Hi there!
I’m trying to figure out how to read data from a not delimited file. I can do it from SAS, R or even Oracle. But cannot see any Node to do this task.
Just to example: There are 2 files: 1) with the data itself and 2) with the metadata about how the data is arranged inside the data file.
Something like:
from column 1 to 4 seq;
from 5 to 8 year;
from 9 to 10 month
and so on!
Hi @EduardoRio , I’m presuming the file is still divided into “records”, delimited by a carriage return and/or line feed, but from what you are describing is fixed format (the type of thing that an old cobol system might produce perhaps?)
If that’s the case there is a Line Reader node
You could combine this with a Cell Splitter by Position.
If you have varying record types you would probably need to split these out based on a record type identifier first.i
Hello Takbb
Great, I think you’ve got the point precisely. The data file come from a mainframe, we’re used to call those type of datasets as “positional”. A bit hard to use, but very economic and fast on the other hand.
Yes, each line has a carriage return, so Line Node should be able to handle with it
And Cell Spliter should do the other task.
And, yes I have a file with record for types and columns names . In fact, created for data import for SAS. But I think that with some workaround I could use it.
But I’m sorry I can’t get it " probably need to split these out based on a record type identifier first.i"
But Thanks a lot I’ll have a lot to do from know!!
Regards!
Hi,
Another question:
Since the data file has no header line with the name of the columns and there’s another file with the names and types.
So, I would ask: is there some Node to this kind of job to use these information and put it on the data file structure?
Example: Using SAS The import feature allow to point to de data file, specify the type of data and use either a file with data structure information as types, names and sizes/positions on the process. They mix the information in the import procedure to create a structured file with the data.
You could take a look at the variable configurations of the line reader. Depending on what it support you could create variables from the config and then use them in the line reader for configuration.
br
Sorry @EduardoRio , it looks like I didn’t quite finish the line! What I meant to say was that if you have multiple record types, then the Cell Splitter would need to be configured differently for each. So I’d therefore assume you’d need to split your flow (e.g. using a series of row splitters) so that there would be different branches for each record type.
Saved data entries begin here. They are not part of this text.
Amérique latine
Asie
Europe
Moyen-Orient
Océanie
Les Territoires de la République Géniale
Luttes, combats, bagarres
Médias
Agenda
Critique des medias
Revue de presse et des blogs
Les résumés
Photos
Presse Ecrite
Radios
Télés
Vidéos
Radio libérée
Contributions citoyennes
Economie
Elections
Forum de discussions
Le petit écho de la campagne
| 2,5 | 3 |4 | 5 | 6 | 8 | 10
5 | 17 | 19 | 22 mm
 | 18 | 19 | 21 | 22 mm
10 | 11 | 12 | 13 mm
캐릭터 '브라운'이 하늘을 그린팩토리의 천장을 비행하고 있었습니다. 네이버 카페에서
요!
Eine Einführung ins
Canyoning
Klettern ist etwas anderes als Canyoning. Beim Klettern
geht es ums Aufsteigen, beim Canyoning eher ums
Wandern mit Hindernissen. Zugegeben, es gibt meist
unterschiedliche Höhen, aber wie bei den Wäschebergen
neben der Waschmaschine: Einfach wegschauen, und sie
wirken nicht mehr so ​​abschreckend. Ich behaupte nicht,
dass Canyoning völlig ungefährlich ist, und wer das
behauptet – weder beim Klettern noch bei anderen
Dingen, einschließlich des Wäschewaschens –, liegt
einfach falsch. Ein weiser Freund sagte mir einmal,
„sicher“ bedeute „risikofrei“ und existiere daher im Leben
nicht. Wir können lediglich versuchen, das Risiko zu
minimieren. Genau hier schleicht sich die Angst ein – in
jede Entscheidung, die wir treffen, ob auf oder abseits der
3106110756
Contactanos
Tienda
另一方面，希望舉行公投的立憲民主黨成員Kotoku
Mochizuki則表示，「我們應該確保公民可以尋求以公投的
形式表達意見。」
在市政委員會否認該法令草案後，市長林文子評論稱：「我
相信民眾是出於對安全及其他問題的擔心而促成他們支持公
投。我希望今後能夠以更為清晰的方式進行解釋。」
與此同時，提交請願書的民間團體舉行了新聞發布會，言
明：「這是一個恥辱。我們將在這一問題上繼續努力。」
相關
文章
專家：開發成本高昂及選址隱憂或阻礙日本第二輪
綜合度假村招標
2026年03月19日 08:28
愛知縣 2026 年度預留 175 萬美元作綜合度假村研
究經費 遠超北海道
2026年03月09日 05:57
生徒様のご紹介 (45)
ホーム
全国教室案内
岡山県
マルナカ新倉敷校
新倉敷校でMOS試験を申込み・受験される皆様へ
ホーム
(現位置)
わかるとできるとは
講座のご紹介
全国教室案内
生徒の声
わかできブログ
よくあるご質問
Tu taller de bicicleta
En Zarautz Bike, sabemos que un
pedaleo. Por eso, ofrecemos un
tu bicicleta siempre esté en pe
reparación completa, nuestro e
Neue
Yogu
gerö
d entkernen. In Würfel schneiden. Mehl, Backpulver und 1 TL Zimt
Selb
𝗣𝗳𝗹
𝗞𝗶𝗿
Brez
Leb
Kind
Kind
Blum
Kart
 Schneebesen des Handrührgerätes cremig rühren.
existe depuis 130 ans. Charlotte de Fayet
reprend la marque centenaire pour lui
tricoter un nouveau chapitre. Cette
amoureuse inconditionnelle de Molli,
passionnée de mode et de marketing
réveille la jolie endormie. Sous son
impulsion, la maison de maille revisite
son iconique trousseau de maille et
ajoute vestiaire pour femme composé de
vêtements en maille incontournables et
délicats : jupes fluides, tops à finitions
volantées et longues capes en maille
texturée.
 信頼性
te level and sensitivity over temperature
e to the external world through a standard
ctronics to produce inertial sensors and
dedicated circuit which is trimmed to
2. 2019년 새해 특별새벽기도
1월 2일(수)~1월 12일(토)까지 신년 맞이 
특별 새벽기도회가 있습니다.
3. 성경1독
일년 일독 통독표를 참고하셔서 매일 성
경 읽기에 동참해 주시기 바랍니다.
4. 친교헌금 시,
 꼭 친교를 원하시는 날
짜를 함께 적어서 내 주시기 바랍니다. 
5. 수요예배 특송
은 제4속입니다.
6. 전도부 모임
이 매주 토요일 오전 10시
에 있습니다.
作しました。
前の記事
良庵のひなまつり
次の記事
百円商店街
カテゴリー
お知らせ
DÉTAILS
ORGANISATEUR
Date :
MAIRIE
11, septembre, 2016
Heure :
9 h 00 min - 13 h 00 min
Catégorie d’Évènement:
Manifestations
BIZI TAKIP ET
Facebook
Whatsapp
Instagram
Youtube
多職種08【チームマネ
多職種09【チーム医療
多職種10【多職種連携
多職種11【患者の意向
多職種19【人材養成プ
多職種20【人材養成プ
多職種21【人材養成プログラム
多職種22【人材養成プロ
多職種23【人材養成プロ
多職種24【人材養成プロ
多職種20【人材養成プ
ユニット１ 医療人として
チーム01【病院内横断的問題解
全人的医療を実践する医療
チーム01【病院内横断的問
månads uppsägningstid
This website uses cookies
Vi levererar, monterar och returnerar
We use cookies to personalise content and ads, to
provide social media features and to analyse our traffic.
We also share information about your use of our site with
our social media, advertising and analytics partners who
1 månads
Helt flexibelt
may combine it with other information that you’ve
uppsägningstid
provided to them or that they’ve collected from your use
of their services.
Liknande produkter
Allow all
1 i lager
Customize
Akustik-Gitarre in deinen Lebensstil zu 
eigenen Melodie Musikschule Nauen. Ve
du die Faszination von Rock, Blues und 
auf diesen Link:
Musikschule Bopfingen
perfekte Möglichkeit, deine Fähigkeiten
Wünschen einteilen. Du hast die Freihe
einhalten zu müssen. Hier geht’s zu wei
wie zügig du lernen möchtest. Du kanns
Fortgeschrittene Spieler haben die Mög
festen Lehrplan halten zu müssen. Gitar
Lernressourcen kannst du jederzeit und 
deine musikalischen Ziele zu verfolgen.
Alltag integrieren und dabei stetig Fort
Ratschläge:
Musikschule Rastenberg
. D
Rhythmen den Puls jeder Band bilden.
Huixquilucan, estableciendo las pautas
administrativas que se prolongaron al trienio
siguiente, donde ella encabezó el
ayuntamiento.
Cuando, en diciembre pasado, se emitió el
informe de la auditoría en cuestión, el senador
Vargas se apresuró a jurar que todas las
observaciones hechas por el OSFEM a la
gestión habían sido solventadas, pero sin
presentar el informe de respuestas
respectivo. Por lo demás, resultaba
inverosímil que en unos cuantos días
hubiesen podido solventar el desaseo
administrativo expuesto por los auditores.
You’d then have a Cell Splitter on each branch to create the required columns for the records contained within that branch. As per @Daniel_Weikert 's comment, you could probably configure each Cell Splitter using variable values derived from whatever configuration file you have.
If you can upload some sample (dummy) examples of the “data file” and “structure file”, we could possibly give some additional hints on how you might be able to define the config for the Cell Splitter.
I do agree!
BTW, Thank you guys for the support.
I’ll put an example of the data and the "structure created for SAS import procedure.
And let me explain why I’m doing it. I’m used to create information on Oracle (BI tools) and SAS, some little in Tableau as well.
About 1 year ago I’ve Discovered Knime and became very well impressed. So, I’m learning how it works. I can understand(I think) the workflow and the Nodes structure. Already create a complete flow reading Oracle database, several tables, joins, etc and, as output created some Excel tables and graphics.
The data I’m trying to manipulate came from the Our census bureau, we call it as PNAD that stands for “National Program for domiciliary Sample” This kind of research is done every year in opposition of the census done each 10 years. It is open data and very actual with a lot of good information about the families work, health, wealth, etc.
But you have 2 ways of getting that data: 1) gross data (my case) or, 2)Final data - spreadsheets, already filtered, aggregated. But the second doesn’t allow you to do many of the simulations we probably shall do to stress the data and come up with more interesting information.
So, that it !! The bad is the primary effort to convert the text file on something more friendly is huge.The good is one time done you’ll use it for each new set of data.!!
Bellow the structure example. Please, note this one is used by SAS. With some work the it can be changed to allow Oracle importation.
Where:
“@0000 #” - is the initial position of the field;
" V0101" - is the column name on the file/database;
“$#” - is the type(string) and length - “#” - Type(number) and length;
“/Reference year/” - column name description data.txt (1.5 KB) srtucture.txt (1.9 KB)
Hello,
Half of the problem is already solved. The reading of the data.
Now I’m going to wonder how to put the data into a Oracle schema, with the same structure and columns names.
I know about the Oracle’ connector, DB Table Creator.
So, Just want to ask you guys: if it’s possible to use the same “String Widget” to “pass” the names and types (maybe size either) to the Table Creator??
That’s it
Thanks again for the support!
Eduardo
Here to say that I’ve done it. Successfully create the table and import the data.
Btw, the table has been created with whole columns as string with 255 positions. I’m now trying to figure out how to set the types and lengths before the table creation.